_Work instruction:_
Find every line in the records that holds the string "pixels". Copy each one.

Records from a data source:
★ ★ ★ ★ ★

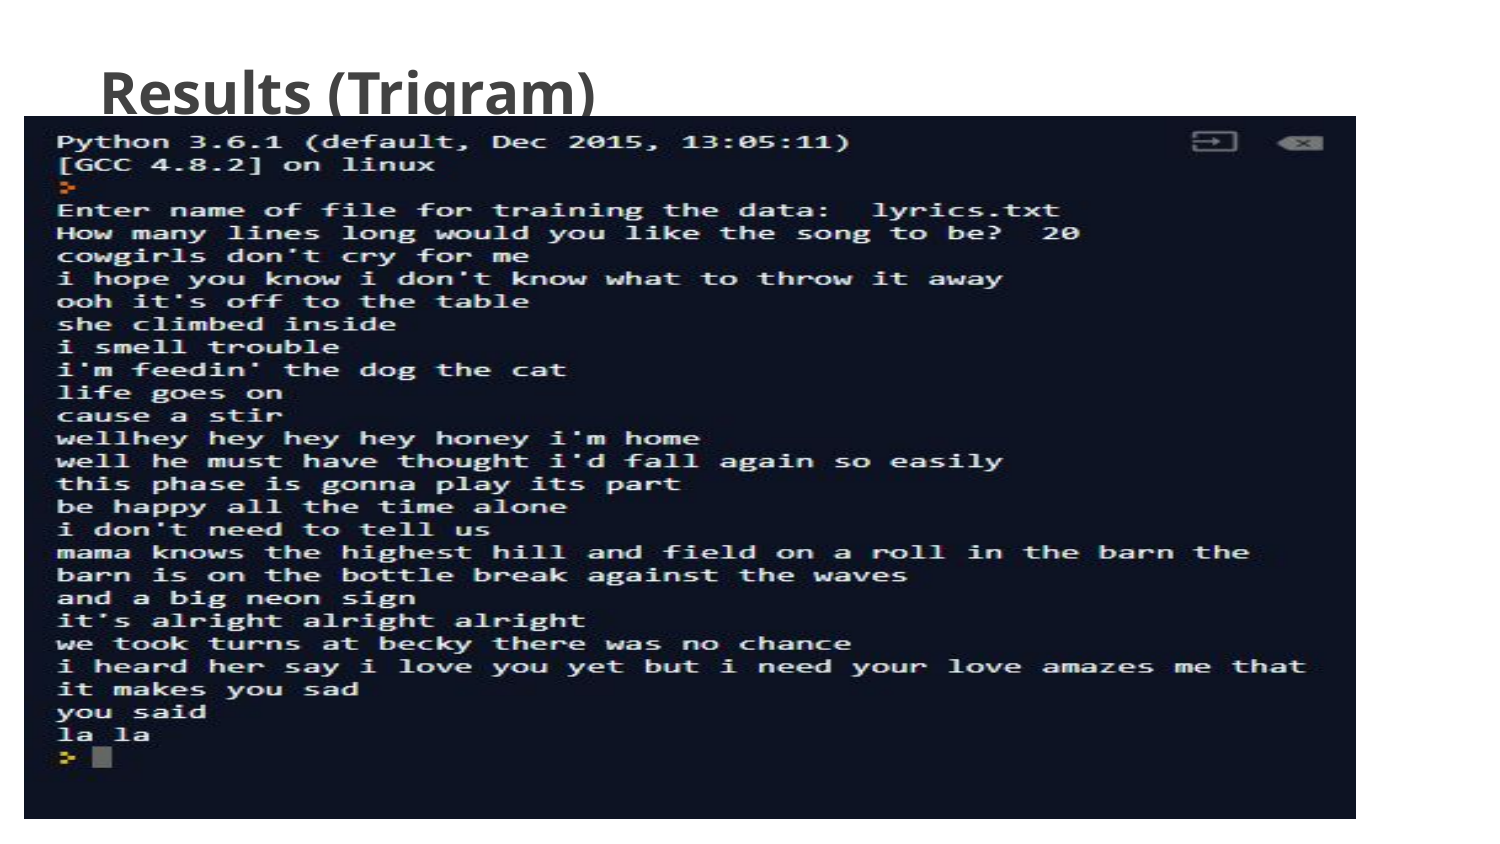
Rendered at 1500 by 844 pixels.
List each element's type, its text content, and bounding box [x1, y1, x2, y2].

picture [24, 116, 1356, 819]
title Results (Trigram) [84, 41, 870, 114]
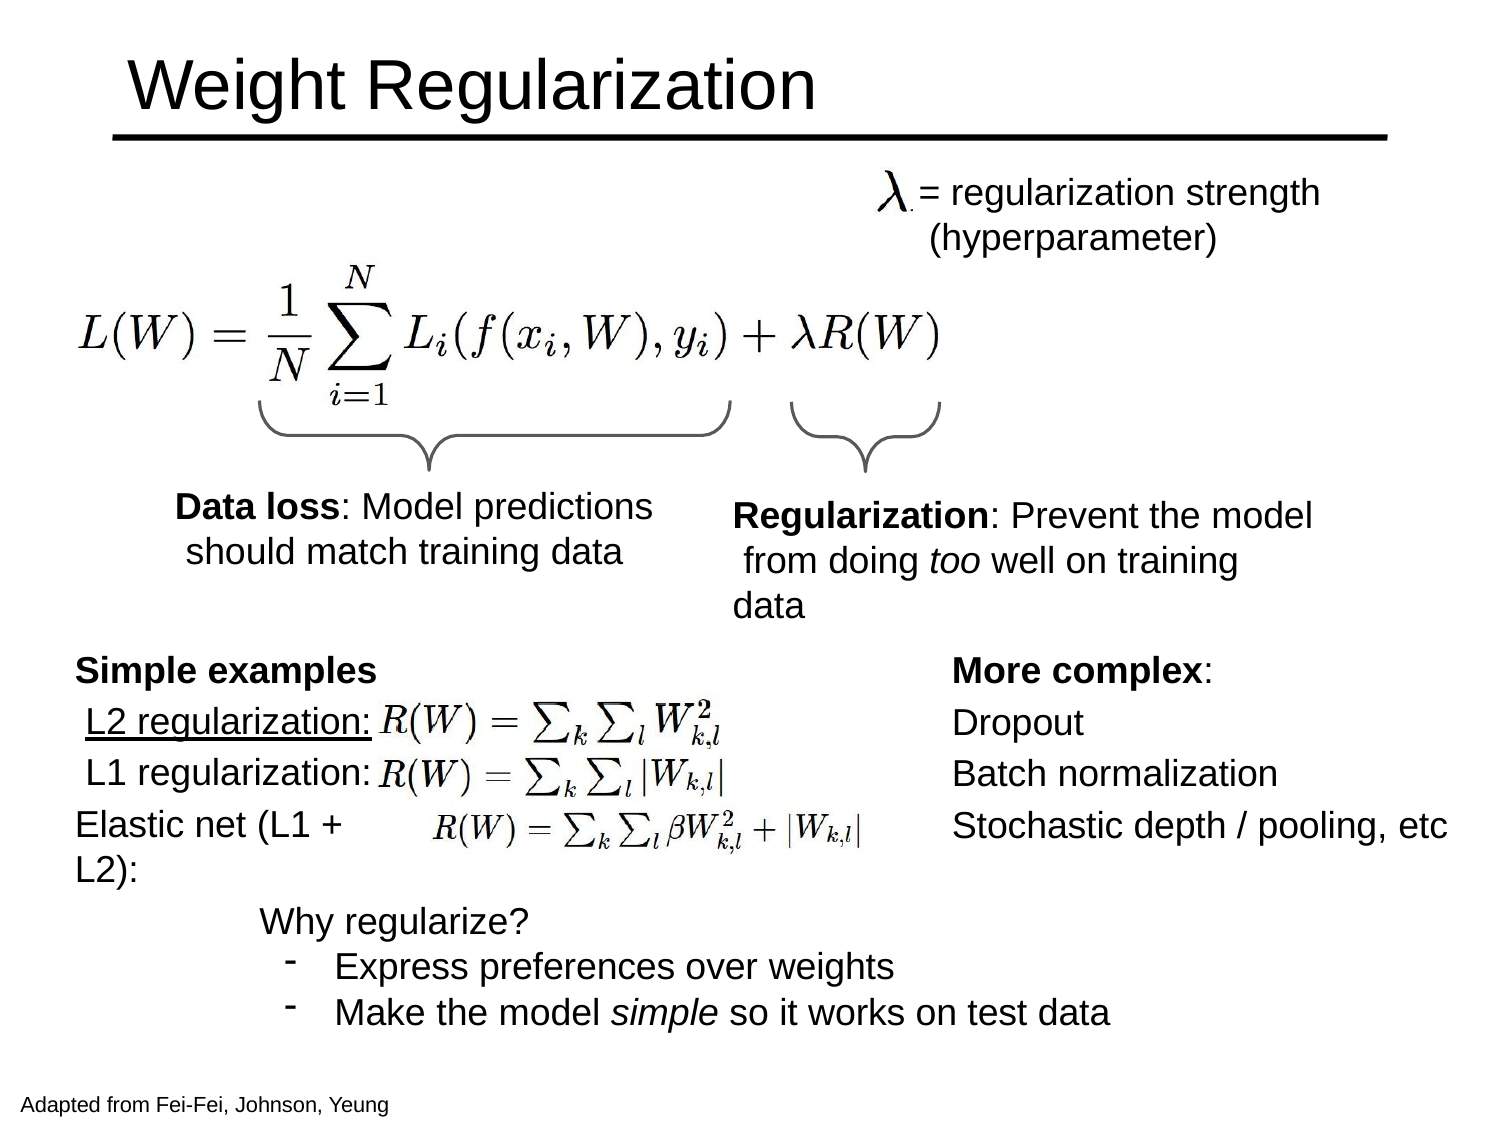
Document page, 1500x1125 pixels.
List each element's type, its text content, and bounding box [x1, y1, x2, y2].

text_box = regularization strength (hyperparameter) [916, 166, 1324, 259]
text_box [377, 693, 865, 855]
text_box [873, 160, 913, 217]
text_box Why regularize? Express preferences over weights Make the model simple so it works on test data [257, 894, 1116, 1033]
text_box Simple examples L2 regularization: L1 regularization: Elastic net (L1 + L2): [72, 637, 422, 890]
text_box Regularization: Prevent the model from doing too well on training data [730, 489, 1318, 627]
text_box Adapted from Fei-Fei, Johnson, Yeung [5, 1083, 405, 1125]
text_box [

★ ★ ★ ★ ★

_Solution:_
Rendered at 1500 by 844 pixels.
Document page, 1500x1125 pixels.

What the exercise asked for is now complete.